Avec La Petite Dorrit, du moins dans ce premier tome que je viens de lire,
Charles Dickens nous livre une grande fresque sociale autant qu'un roman centré sur le personnage éponyme.
La jeune Amy Dorrit, donc, tout juste la vingtaine et frêle comme un oisillon, a pour particularité première d'être née dans la prison pour dettes de Marshalsea, à Londres, où est incarcéré le père, accompagné de sa femme et de ses deux aînés. La Petite Dorrit est à l'image d'autres personnages de Dickens : courageuse, douce, compatissante et d'une droiture à toute épreuve.
Les portraits de bon nombre d'autres protagonistes de cette histoire sont loin d'être aussi positifs. L'auteur y met souvent sa pointe d'ironie (un véritable piquet parfois) qui rend irrésistible la lecture de ces descriptions. Il a un réel talent pour croquer ces hommes et ces femmes dans leurs travers et leurs ridicules. Il n'en devient pas pour autant manichéen car le ridicule d'un comportement peut aussi bien cacher une belle âme, et inversement.
Charles Dickens ne s'attaque d'ailleurs pas qu'aux ridicules de ses contemporains mais également aux institutions de son pays.
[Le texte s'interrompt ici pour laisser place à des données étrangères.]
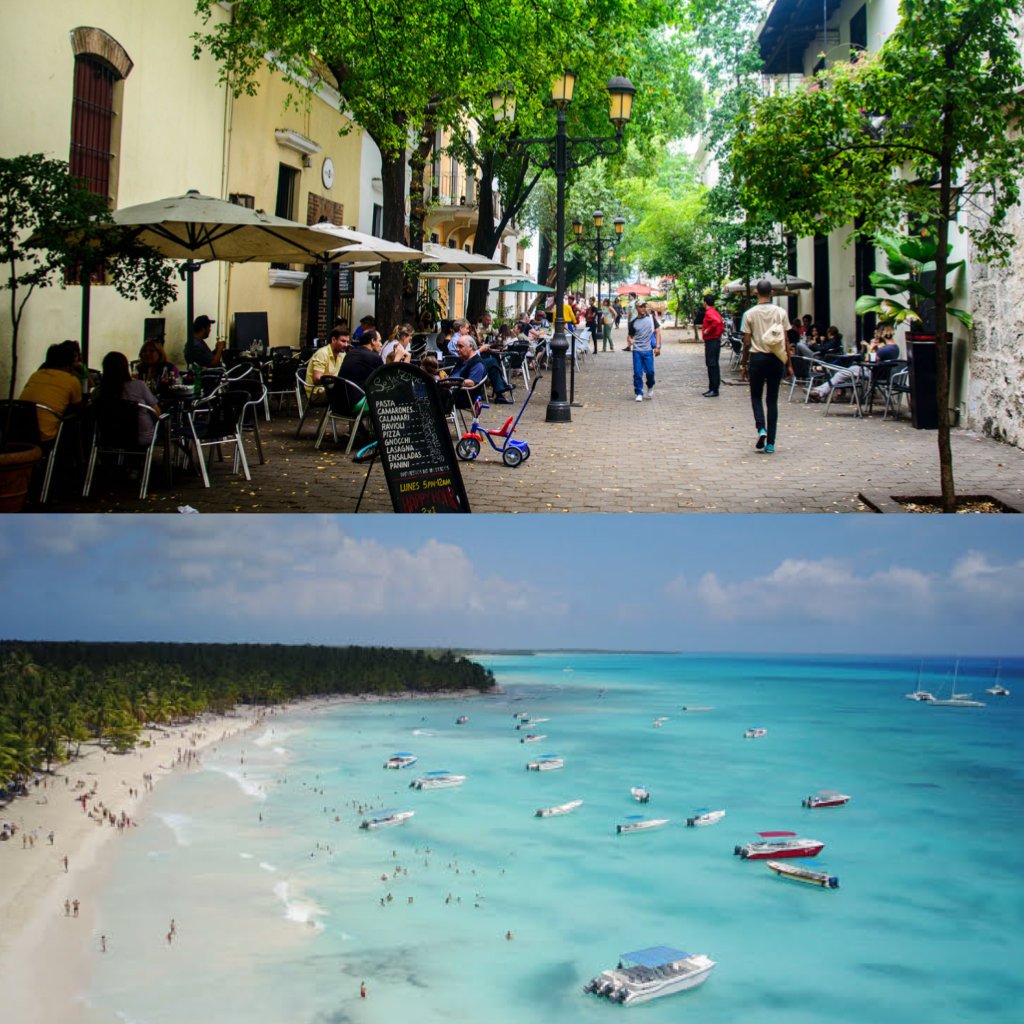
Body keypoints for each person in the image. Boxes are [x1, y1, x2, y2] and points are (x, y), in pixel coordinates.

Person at [739, 279, 793, 453]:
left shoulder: (749, 314)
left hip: (757, 358)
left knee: (756, 396)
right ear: (771, 293)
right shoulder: (780, 312)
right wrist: (789, 364)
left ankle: (761, 428)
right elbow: (785, 340)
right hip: (776, 359)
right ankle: (771, 443)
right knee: (772, 400)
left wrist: (743, 364)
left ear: (756, 292)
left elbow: (746, 342)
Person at [18, 341, 84, 442]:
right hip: (45, 436)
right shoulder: (71, 380)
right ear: (69, 363)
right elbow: (78, 409)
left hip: (18, 432)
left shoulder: (36, 375)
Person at [810, 329, 899, 401]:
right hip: (882, 373)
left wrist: (870, 347)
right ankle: (820, 390)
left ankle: (820, 391)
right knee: (845, 371)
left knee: (843, 372)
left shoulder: (884, 349)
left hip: (873, 373)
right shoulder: (895, 348)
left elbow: (868, 360)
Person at [96, 351, 161, 446]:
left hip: (109, 437)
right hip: (142, 437)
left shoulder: (99, 391)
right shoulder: (139, 386)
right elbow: (157, 412)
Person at [304, 326, 350, 405]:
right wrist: (337, 383)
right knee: (349, 395)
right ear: (333, 340)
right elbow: (317, 379)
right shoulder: (322, 353)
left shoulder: (342, 354)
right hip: (316, 393)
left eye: (347, 342)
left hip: (331, 389)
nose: (346, 345)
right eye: (343, 341)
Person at [629, 301, 660, 401]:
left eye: (644, 306)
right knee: (637, 373)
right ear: (636, 308)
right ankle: (639, 392)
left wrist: (658, 346)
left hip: (648, 350)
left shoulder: (651, 319)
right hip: (637, 350)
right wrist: (630, 340)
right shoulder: (633, 322)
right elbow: (630, 336)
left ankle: (650, 386)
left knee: (650, 372)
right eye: (640, 307)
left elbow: (658, 331)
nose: (643, 308)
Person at [700, 294, 725, 397]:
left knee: (712, 364)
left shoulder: (710, 312)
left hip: (712, 340)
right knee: (713, 364)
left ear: (705, 302)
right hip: (714, 340)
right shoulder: (714, 312)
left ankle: (714, 389)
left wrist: (707, 330)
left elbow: (717, 321)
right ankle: (713, 387)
Il n'est qu'à voir les méandres labyrinthiques du biennommé Ministère des Circonlocutions pour s'en convaincre. Aux mains de la grande famille des Barnacles, toujours prêts à sauter sur une sinécure ministérielle, cette illustre maison rappelle à plus d'un titre la maison qui rend fou des Douze travaux d'Astérix.
Mariage, épiscopat, société des gens comme il faut, barreau, monde des affaires, etc,
Charles Dickens passe toutes ces institutions au mordant moulin de son esprit. Édifiant et drôle.
Aussi l'épaisseur du premier tome, dans la collection Archipoche, ne doit-il pas effrayer de prime abord. Me plonger dans les premières pages m'a littéralement harponnée. L'histoire de la famille Dorrit et d'Arthur Clennam, de la famille Meagles et des mystérieux prisonniers du premier chapitre, autant que la satyre sociale qui environne tout cela, donne envie de poursuivre toujours plus avant. L'ensemble n'est pas sans rappeler d'ailleurs
La Foire aux Vanités de son compatriote
Thackeray.
Que dire d'autres, sinon à bientôt pour le second tome?